Task requirements —
Return each line of the data below that contains the string "NNET", treating uppercase and lowercase letters as different.

::::::::::

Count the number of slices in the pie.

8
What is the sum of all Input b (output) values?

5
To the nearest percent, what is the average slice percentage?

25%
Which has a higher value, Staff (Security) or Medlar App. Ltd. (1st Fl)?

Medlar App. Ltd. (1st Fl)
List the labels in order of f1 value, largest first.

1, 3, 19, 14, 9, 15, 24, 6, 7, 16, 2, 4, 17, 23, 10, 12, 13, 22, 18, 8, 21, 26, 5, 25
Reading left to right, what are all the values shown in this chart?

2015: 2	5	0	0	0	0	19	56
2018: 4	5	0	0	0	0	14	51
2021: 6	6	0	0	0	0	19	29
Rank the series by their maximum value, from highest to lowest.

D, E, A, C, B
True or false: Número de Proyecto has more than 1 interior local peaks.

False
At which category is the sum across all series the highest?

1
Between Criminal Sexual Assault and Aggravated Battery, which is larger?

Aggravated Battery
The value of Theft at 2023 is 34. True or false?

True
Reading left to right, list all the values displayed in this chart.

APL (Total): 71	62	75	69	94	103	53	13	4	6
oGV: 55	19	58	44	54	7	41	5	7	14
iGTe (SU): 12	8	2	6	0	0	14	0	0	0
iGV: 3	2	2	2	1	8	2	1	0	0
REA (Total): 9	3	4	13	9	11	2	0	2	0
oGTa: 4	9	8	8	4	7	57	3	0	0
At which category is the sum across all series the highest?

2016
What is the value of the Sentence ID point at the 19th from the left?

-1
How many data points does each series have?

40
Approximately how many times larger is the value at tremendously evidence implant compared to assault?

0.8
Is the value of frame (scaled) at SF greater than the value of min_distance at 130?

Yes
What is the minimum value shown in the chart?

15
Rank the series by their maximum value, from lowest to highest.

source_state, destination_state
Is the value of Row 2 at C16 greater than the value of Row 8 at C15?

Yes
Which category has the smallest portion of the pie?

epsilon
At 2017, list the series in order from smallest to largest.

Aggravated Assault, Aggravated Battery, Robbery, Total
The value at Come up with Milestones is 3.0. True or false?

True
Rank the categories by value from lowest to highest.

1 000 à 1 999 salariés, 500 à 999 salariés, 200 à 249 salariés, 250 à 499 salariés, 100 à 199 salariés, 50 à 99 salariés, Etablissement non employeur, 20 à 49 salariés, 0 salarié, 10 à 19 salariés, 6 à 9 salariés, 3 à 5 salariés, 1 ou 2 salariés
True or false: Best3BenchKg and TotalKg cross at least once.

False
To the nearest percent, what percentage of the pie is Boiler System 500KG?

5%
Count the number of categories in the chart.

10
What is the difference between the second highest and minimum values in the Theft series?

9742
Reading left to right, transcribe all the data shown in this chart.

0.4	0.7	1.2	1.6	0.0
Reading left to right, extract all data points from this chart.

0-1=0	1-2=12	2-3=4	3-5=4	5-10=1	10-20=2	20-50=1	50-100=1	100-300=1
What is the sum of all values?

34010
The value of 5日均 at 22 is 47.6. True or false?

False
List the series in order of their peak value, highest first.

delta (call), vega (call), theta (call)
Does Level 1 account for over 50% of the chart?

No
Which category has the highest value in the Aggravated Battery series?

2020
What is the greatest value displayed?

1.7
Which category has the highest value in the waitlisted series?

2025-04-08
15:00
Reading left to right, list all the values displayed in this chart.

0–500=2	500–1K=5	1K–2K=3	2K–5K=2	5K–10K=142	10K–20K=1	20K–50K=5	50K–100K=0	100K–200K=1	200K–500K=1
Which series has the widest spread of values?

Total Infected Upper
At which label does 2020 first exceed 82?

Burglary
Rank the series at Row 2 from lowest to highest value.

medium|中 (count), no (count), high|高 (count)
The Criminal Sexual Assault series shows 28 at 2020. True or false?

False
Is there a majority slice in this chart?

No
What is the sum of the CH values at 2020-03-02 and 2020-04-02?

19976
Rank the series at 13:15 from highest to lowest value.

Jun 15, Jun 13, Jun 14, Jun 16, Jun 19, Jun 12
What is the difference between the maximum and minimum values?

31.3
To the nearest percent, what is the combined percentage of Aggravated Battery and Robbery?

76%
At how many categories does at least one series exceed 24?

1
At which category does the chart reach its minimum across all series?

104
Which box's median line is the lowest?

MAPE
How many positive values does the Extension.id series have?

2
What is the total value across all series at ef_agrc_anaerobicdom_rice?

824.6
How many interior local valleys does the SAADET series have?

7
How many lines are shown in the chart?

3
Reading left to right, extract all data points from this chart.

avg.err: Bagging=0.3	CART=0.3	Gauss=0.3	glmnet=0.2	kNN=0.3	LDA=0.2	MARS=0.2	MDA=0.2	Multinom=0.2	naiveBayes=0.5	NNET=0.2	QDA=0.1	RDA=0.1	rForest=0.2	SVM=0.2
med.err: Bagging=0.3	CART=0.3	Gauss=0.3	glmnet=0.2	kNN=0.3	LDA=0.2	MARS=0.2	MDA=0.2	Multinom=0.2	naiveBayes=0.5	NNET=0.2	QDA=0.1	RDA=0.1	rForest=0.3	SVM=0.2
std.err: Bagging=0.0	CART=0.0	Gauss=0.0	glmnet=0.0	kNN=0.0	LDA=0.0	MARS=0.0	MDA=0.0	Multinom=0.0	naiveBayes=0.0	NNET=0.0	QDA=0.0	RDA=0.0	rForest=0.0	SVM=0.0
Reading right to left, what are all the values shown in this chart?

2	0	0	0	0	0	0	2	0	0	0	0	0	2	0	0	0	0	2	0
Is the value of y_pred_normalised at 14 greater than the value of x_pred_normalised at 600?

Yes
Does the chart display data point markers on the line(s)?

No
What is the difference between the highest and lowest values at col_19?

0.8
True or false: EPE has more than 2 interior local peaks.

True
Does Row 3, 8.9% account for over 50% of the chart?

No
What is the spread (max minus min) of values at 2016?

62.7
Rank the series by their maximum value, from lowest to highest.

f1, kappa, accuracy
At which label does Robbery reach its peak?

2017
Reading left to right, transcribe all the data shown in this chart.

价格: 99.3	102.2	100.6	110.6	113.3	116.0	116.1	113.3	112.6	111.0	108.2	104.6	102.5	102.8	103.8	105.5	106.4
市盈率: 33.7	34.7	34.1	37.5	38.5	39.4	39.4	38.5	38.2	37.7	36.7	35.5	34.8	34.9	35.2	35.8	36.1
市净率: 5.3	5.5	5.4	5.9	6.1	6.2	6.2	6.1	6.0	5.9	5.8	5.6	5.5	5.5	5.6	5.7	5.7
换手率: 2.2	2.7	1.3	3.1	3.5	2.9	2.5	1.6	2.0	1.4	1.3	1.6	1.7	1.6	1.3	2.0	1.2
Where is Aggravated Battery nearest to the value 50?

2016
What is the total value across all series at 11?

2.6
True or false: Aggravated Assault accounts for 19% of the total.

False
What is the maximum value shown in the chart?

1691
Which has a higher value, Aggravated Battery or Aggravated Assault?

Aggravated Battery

::::::::::

Response to the task —
avg.err: Bagging=0.3	CART=0.3	Gauss=0.3	glmnet=0.2	kNN=0.3	LDA=0.2	MARS=0.2	MDA=0.2	Multinom=0.2	naiveBayes=0.5	NNET=0.2	QDA=0.1	RDA=0.1	rForest=0.2	SVM=0.2
med.err: Bagging=0.3	CART=0.3	Gauss=0.3	glmnet=0.2	kNN=0.3	LDA=0.2	MARS=0.2	MDA=0.2	Multinom=0.2	naiveBayes=0.5	NNET=0.2	QDA=0.1	RDA=0.1	rForest=0.3	SVM=0.2
std.err: Bagging=0.0	CART=0.0	Gauss=0.0	glmnet=0.0	kNN=0.0	LDA=0.0	MARS=0.0	MDA=0.0	Multinom=0.0	naiveBayes=0.0	NNET=0.0	QDA=0.0	RDA=0.0	rForest=0.0	SVM=0.0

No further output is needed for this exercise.